PCP apresenta propostas para nova estratégia na mobilidade aérea

O PCP realizou hoje uma conferência de imprensa, na qual apresentou propostas para uma nova estratégia na mobilidade aérea nas ligações entre a Região e o Continente.

Dizem os comunistas que, em Portugal, as ilhas vivem sérios problemas de isolamento, resultando em constrangimentos ao desenvolvimento. Existem sobrecustos decorrentes do afastamento dos mercados continentais que oneram os produtos importados, bem como a exploração de produtos regionais. Existem custos estruturais e permanentes desta insularidade.

“Face aos deveres da solidariedade que a Constituição consagra e na sequência do princípio da continuidade territorial que o Estatuto Político-Administrativo da Madeira define, são manifestamente insuficientes os mecanismos e as políticas concretas para uma coerente e sistemática correção dos efeitos da insularidade distante”, entende o PCP.
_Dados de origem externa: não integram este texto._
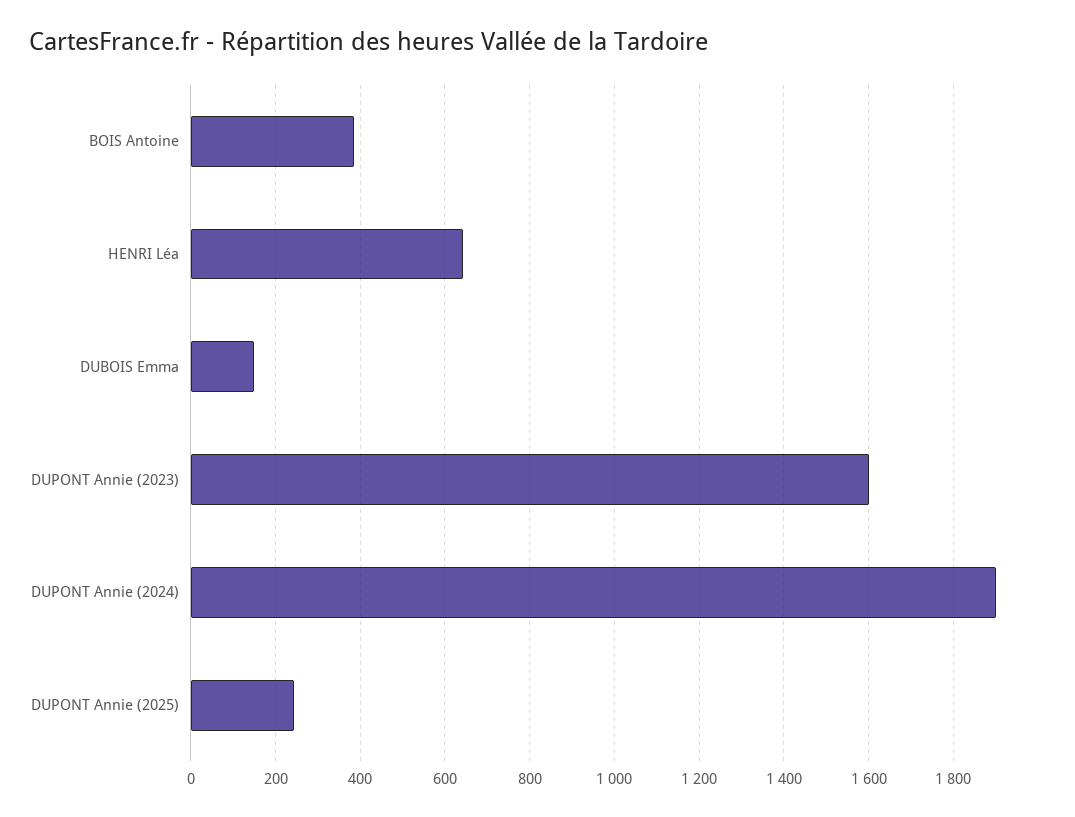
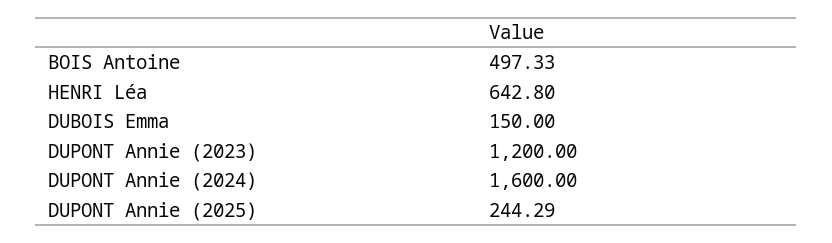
BOIS Antoine: 380 -> 497.33
DUPONT Annie (2023): 1600 -> 1200
DUPONT Annie (2024): 1900 -> 1600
“Na verdade”, defendem, vigora um modelo de acesso às viagens aéreas regulares de e para a Madeira/Porto Santo que em muito penaliza os direitos à mobilidade no interior do território nacional, implica prévios encargos financeiros para os residentes, inerentes prejuízos para o interesse público e crescentes custos imputados ao Orçamento do Estado, que desta forma enviesada serve para financiar as Companhias Aéreas.

“Importa, pois, intervir de modo a que o Estado assuma como prioridade criar alternativas resolutivas para os problemas nas ligações aéreas entre o continente e a Região, dando concretização extensiva às implicações do princípio da continuidade territorial.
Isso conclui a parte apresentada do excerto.